Allégation souveraine et phallogocentrisme vont ensemble, aucune dénégation ne peut les dissocier
On peut, au nom de son autonomie, de son indépendance, de sa liberté, de sa souveraineté, déclarer son hostilité à l’égard d’un système d’organisation sociale traditionnellement dominé par les hommes, qu’on l’appelle patriarcat, phallocentrisme ou phallogocentrisme, ordre hiérarchique ou pouvoir capitaliste. C’est une lutte, un combat dans lequel je m’affirme comme personne décisionnaire, source de droit, de volonté, d’action. L’une des difficultés tient au caractère nécessairement frontal de cette rivalité. En dénonçant les méthodes de l’autre, je risque de les imiter, de chercher à m’imposer comme encore plus puissant, efficace, souverain, que la partie adverse – et finalement croyant l’affaiblir, de la légitimer et de la renforcer. C’est ce qu’on appelle parfois le backlash : si l’on ne croit qu’au rapport de force, on prend le risque que le rapport s’inverse. Peut-être a-t-on plus de chance de réussir en chassant en soi l’ambition souveraine. Il ne s’agit plus alors de battre et de combattre l’adversaire, mais de le suspendre. On peut rêver d’un combat qui ne soit pas entièrement gouverné par l’écart de puissance.

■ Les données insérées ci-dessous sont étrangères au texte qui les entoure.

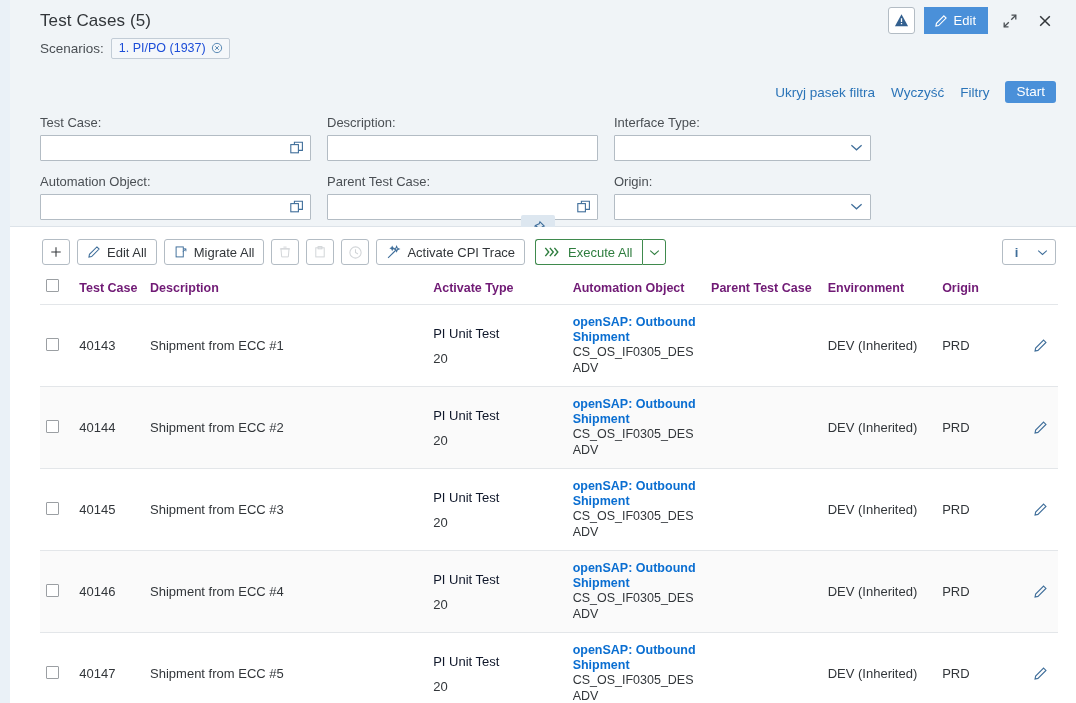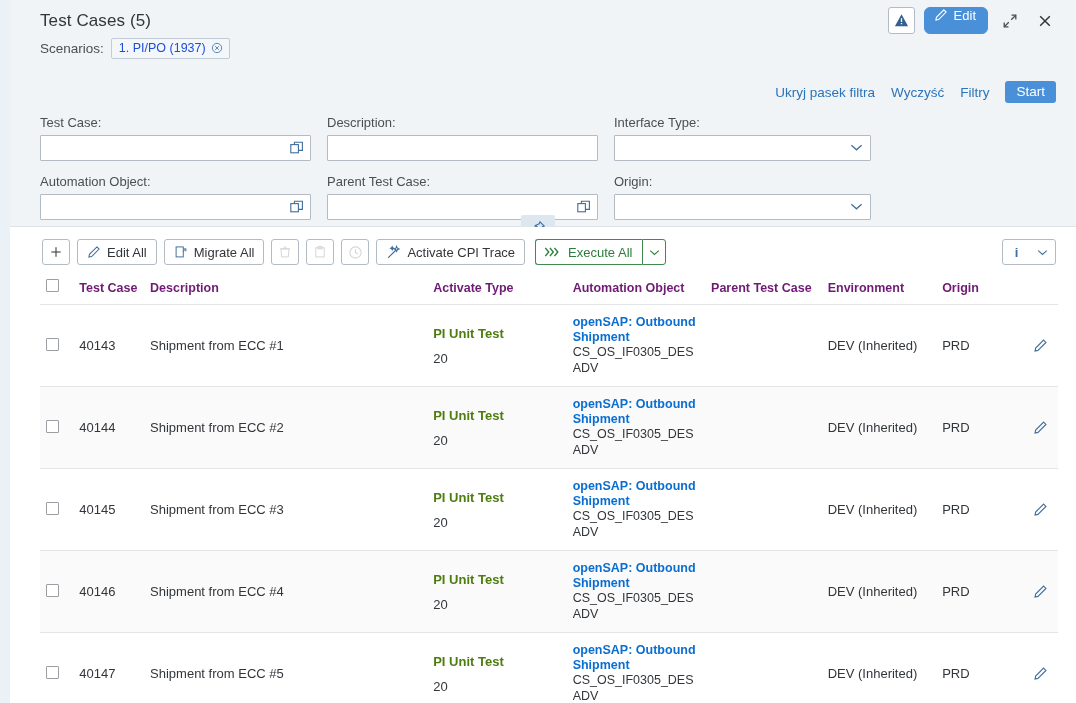"Edit" .edit-btn { align-items: none -> center; border-radius: 6px -> 0 }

Basic Instinct, film de Paul Verhoeven (1982) met en scène avec brio l’impasse du féminisme souverain. Catherine Tramell est belle, riche, intelligente, elle écrit des romans à succès qui se terminent mal (au moins un mort) mais fascinent le public. Qu’a-t-elle besoin de plus ? Pourquoi ajoute-t-elle à cela le besoin d’humilier les hommes, de leur faire sentir à quel point ils ne sont que des pantins, et d’ajouter de temps à autre un meurtre à son tableau de chasse ? Elle n’est pas seulement femme, elle rivalise avec les lieux dominés par l’homme (blanc de préférence) : police, justice, sexualité, savoir, contrôle, habileté (y compris la conduite automobile), insensibilité, immoralité, violence. Il faut qu’elle démontre que c’est elle qui décide et que personne ne peut la manipuler. Son féminisme ne combat pas la domination phallique, il se l’approprie.